12 thoughts on “In Which I Do Not Endorse Pitching Yourself Down Staircases

  1. OMG! I've skidded on my butt down the stairs with a baby in my arms (so of course I let my body take the brunt of it to protect baby, and I couldn't use my hands to stop my downhill butt sledding); I've also skidded down my steep icy driveway, again with baby in my arms; and my 4-inch heel got caught on a cement crack while attending a funeral and went down on my butt (again with baby in my arms) but I've never had the misfortune of toppling down the stairs butt naked.

    Glad you're ok. Kudos for managing to tie this in with writing! Only a writer would be able to see a potentially deadly accident in a different perspective.

  2. THAT IS THE LONGEST SET OF STEPS EVER. Staircase of Fate indeed, BBC. Staircase of Fate indeed.

    Thank God you're still in one piece! *fusses over injured crown of BBC's head*

  3. Wow, I actually winced as I read that! When I write scenes for my characters I try to liken their feelings to something completely different. For instance, when one of my characters begins to lose consciousness, I liken it to being at the bottom of a well, where noises begin to soften and blackness envelops them. Having gone through this myself (becoming unconscious not falling down a well) that's how I described it to the shocked onlookers! :-)Great blog you have here though! Look me up if you have any spare time 🙂

  4. Great post!! Is it wrong that I was more interested in how YOUR story ended as opposed to the writing tip you were trying to explain? lol. My eyes actually glazed over that part the first time I read it. I did go back though- after I made sure your story ended well . . . lol.

  5. *smiling*
    Um…why is it SO funny when other people hurt themsleves? The jealous, single-story dweller in me would say, “THAT'S WHAT YOU GET FOR HAVING A COOL OLD FARM HOUSE WITH AWESOME STAIRCASE.” The mother in me says, “HONEY, WHAT WERE YOU THINKING? THAT'S EXACTLY WHY YOU DON'T SLEEP IN THE NUDE!” And the writer in me says, “THAT'S BONUS MATERIAL!”

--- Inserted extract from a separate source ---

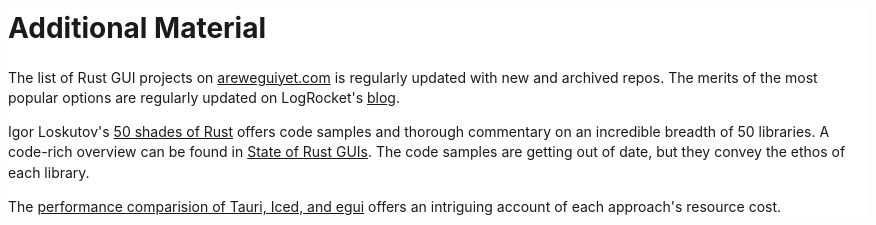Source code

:# Additional Material

The list of Rust GUI projects on [areweguiyet.com](https://areweguiyet.com) is regularly updated with new and archived repos. The merits of the most popular options are regularly updated on LogRocket's [blog](https://blog.logrocket.com/state-of-rust-gui-libraries/).

Igor Loskutov's [50 shades of Rust](https://monadical.com/posts/shades-of-rust-gui-library-list.html#18-Makepad) offers code samples and thorough commentary on an incredible breadth of 50 libraries. A code-rich overview can be found in [State of Rust GUIs](https://dev.to/davidedelpapa/rust-gui-introduction-a-k-a-the-state-of-rust-gui-libraries-as-of-january-2021-40gl). The code samples are getting out of date, but they convey the ethos of each library.

The [performance comparision of Tauri, Iced, and egui](http://lukaskalbertodt.github.io/2023/02/03/tauri-iced-egui-performance-comparison.html) offers an intriguing account of each approach's resource cost.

    Love, love, LOOOOVE this post!

  6. Aack! This scared me for you!! Very well written, because I was at the edge of my seat worried sick, even though I KNOW you must've survived, elsewise, how would you be writing this post?? RIGHT?

    I'm so glad you ended up being okay, Mindy. And great way to tie it into writing. Personally, I hate writing any kind of action scene for the very reasons you stated above. But that was a great example you gave and now I want to take a look at that book. Another great post, girl.

    Now, NO MORE FALLING. That's an order. And have a great weekend, too. 🙂

  7. Thanks for your concern ladies 🙂 I'm blessed / cursed with finding everything amusing, even my own injuries.

    And why is it that other people getting hurt is so damn funny? Cause it really is. I'm sure there's some kind of psychological “I'm laughing in relief that it wasn't me” at work there. But at the same time, maybe it's just… damn funny.

    Now I've GOT to find a way to tie the superfluous banister into writing… cause it's the funniest architectural anomaly I've ever seen.

  8. Genn – yeah it's a dangerous house. I really do think of those stairs as nasty, tricksy stairs now. I'm always watching them in my peripheral, making sure they're not going to force themselves upon me.

    After some thoughts while sweeping I realized I CAN fit the superfluous banister into a post….. forthcoming.

  9. Glad you're okay! And yes, I trust modern medicine. If I didn't, I should probably go find another day job.

    It is interesting the way the author created a scene of sudden shock with the excerpt from the book describing the bullet flying by the characters' head as a bee.

    As I've heard many times (I don't write specifically about my work), accidents happen when you truly least expect them. And if you're writing about them, it is the perspective of the accident which counts. Is it from an outsider watching it unfold or is it the account from the character experiencing the situation?

  10. Hi Joey!

    So far I've almost always written any physically traumatic scene from the POV of the person it's happening to, which presents unique problems. Pain is something I find incredibly difficult to accurately convey. At the same time, taking the scene into another person's POV removes your reader from the “action.” So yeah, I find new ways to describe pain.